Copy every text line from all of the material below without any change, and leave the pictures out.

>> Start

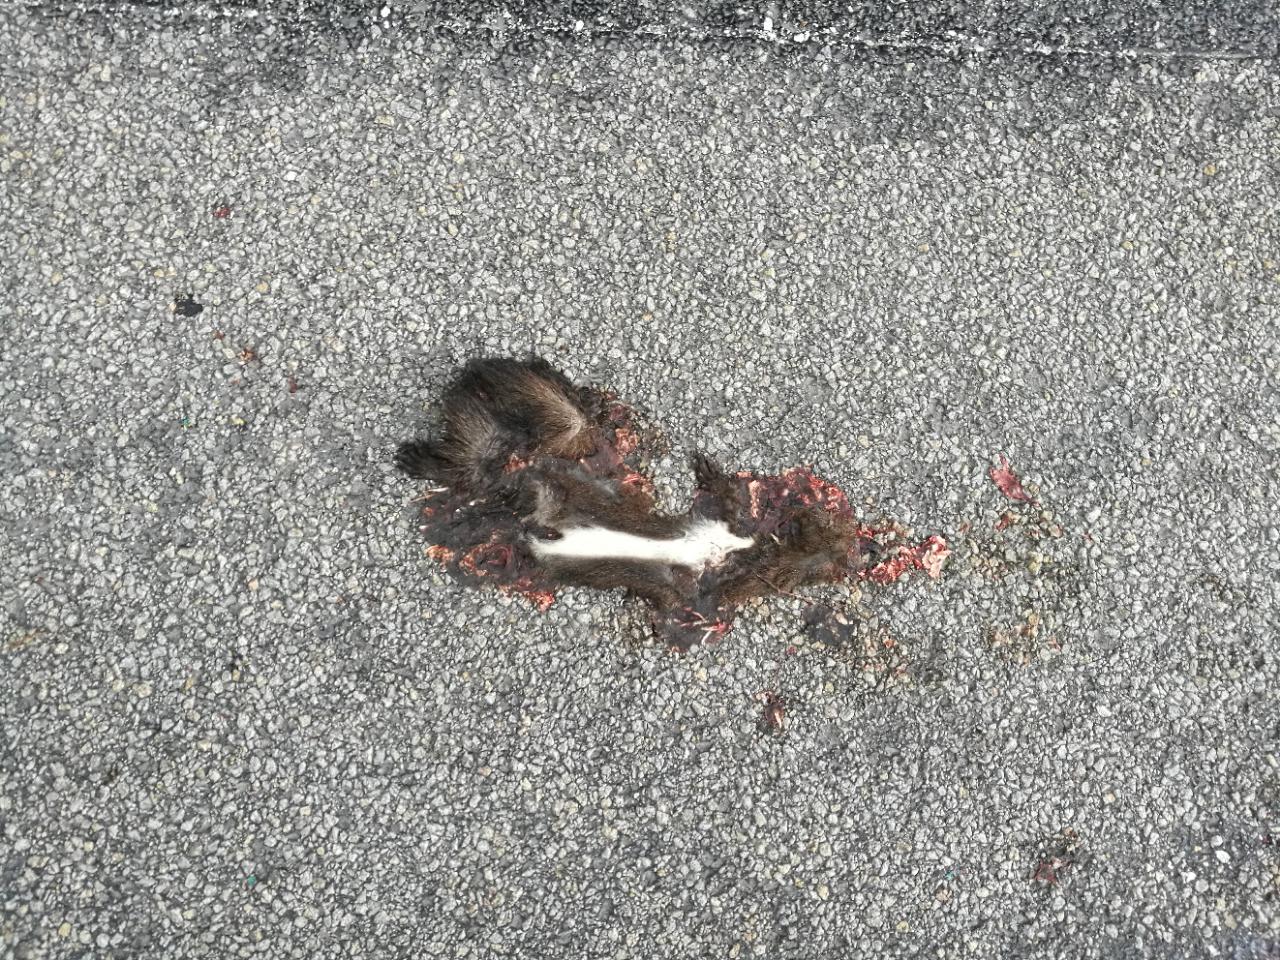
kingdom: Animalia
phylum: Chordata
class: Mammalia
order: Rodentia
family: Sciuridae
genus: Sciurus
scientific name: Sciurus vulgaris
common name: Eurasian red squirrel
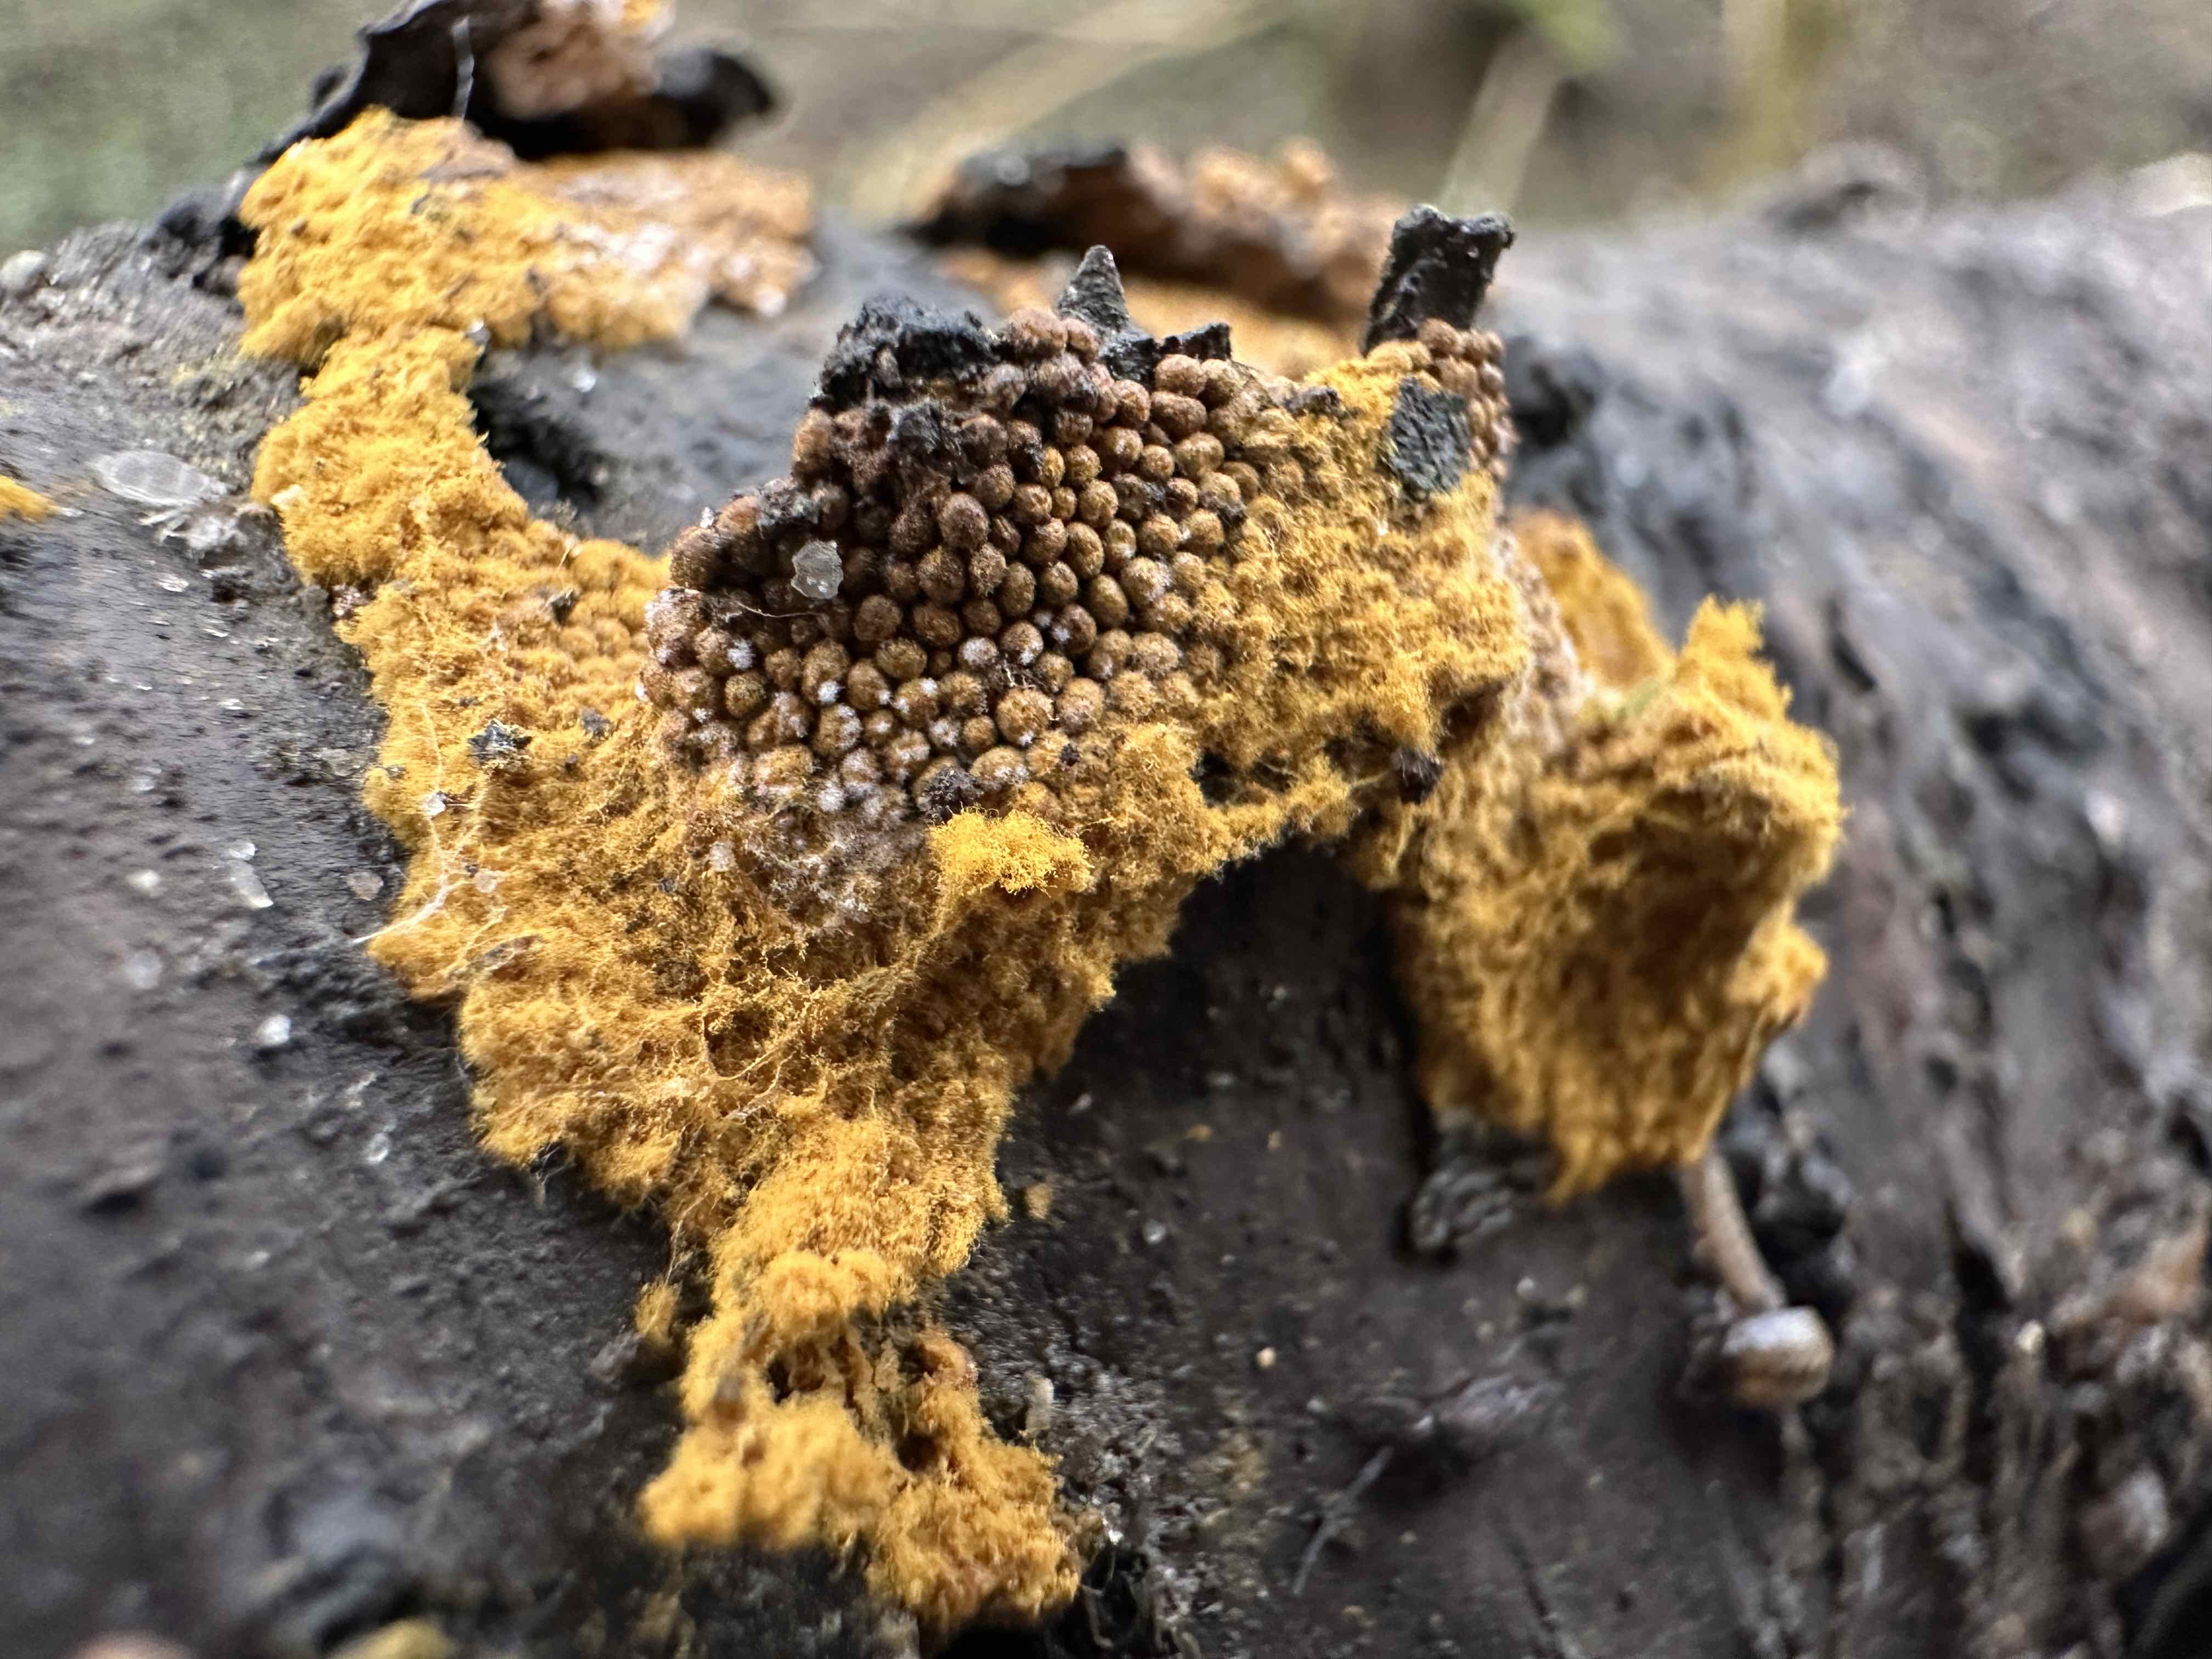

>> End

▶ SOLUTION FOR THIS TASK:
kingdom: Animalia
phylum: Chordata
class: Mammalia
order: Rodentia
family: Sciuridae
genus: Sciurus
scientific name: Sciurus vulgaris
common name: Eurasian red squirrel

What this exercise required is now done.